Otra parada pía: la Iglesia de Nuestra Señora. Un edificio gótico del XIII. Presume de tener una escultura de Miguel Ángel, una Virgen con el Niño, para ser exactos. Lo más bonito, su entorno. La rodea un sendero que lleva (atención, románticos) al Puente de los Amantes. Conduce a un precioso parque, congelado por estas fechas frías y encajonado en pleno centro histórico.

Ir de canales. Ojo. Brujas no tiene la profusión de canales de Amsterdam. Pero son bellos y perfectos. Siempre están jalonados por casas, comercios y paseos. Hay además una buena colección de puentes. Los reflejos del agua, los ladrillos, los árboles sin hojas y las casitas son la extenuación de cualquier psicópata de Instagram y sus filtros diabólicos. Las guías destacan cuatro canales. Me quedo con el Rozenhoedkaai, donde está el muelle mencionado antes y el Groenerei, con abundante colección de puentes.

Museos de arte y rarezas gustosas. Si te gusta la pintura flamenca, fascina: el Museo Groenige con obras desde el medievo hasta el neoclasicismo. Y luego dos sorpresas: Museo del Chocolate, con toda la historia de este alimento, en una casa del XV. Y…Museo de la Patata Frita. Sí, los “frites”. Otro alimento traído por nosotros y convertido en manjar belga-flamenco. Es otra vivienda medieval donde se recrea la historia de la fritanga patatera. Curioso y divertido. Y para los amantes de la bebida nacional, la cervecera local, De Halve Maan, enseña sus históricas y gustosas instalaciones.

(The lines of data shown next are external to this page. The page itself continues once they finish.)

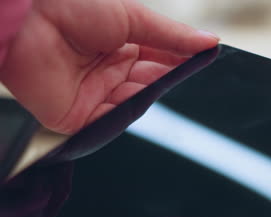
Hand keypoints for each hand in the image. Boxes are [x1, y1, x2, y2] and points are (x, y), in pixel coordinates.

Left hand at [0, 0, 218, 133]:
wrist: (28, 21)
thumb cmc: (73, 7)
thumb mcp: (132, 17)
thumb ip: (171, 35)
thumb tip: (210, 41)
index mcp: (123, 45)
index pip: (161, 59)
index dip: (182, 60)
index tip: (206, 60)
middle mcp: (112, 71)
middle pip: (152, 82)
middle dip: (171, 78)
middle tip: (195, 75)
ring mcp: (98, 94)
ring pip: (137, 101)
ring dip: (153, 93)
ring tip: (168, 84)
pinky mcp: (82, 116)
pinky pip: (114, 120)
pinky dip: (130, 113)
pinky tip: (144, 101)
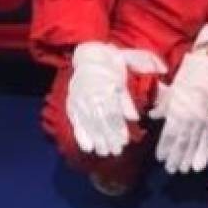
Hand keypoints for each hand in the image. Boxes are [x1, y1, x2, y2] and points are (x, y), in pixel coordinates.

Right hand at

Ingerir deliciosas megacalorías y beber cerveza gourmet. Fuera regímenes. Flandes es calórica. Debe serlo en inviernos a punto de nieve. Hay cientos de quesos, estás junto a Holanda, carnes de calidad, hechas siempre en cantidades ingentes, en parrilla o en espesos guisos. Compotas, pasteles... exquisito pescado y los siempre presentes mejillones, guisados en múltiples variantes. A esto, únele la cerveza. Son cientos las variedades. Dulces, amargas, picantes. Ligeras, espesas. Blancas, tostadas, rubias... hechas de trigo, centeno o cebada, con aditivos como la frambuesa. Léete las cartas y pide consejo, las hay para cada plato, como los buenos vinos. Soy fan de un bar donde ofrecen más de 300 junto con un menú de platos antifrío, tan contundente que tienes energía para 48 horas. Su nombre, Cambrinus. Otro sitio, la T Brugs Beertje. Hay menos comida, solo snacks tipo patés, quesos y cositas saladas, pero tiene la mayor y dicen que mejor carta de cerveza.

Muralla y molinos. La verás circundando la ciudad vieja y te gustará. Se recrea entre parques y estanques. Entre ellos, el Lago del Amor: paraíso de esos animales tan antipáticos, los cisnes. La muralla de Brujas conserva torreones, puertas y un tono guerrero y simple que va con el carácter de esta ciudad, de gente autónoma, sin ganas de que les ordenen desde fuera y poco gustosa de aparentar excesos de grandeza. Extramuros están los molinos. Kruisvest, al este de la ciudad, es un punto aconsejable. Allí hay cuatro bien puestos y conservados, algunos visitables. Las vistas son de postal y el paseo reconforta espíritu.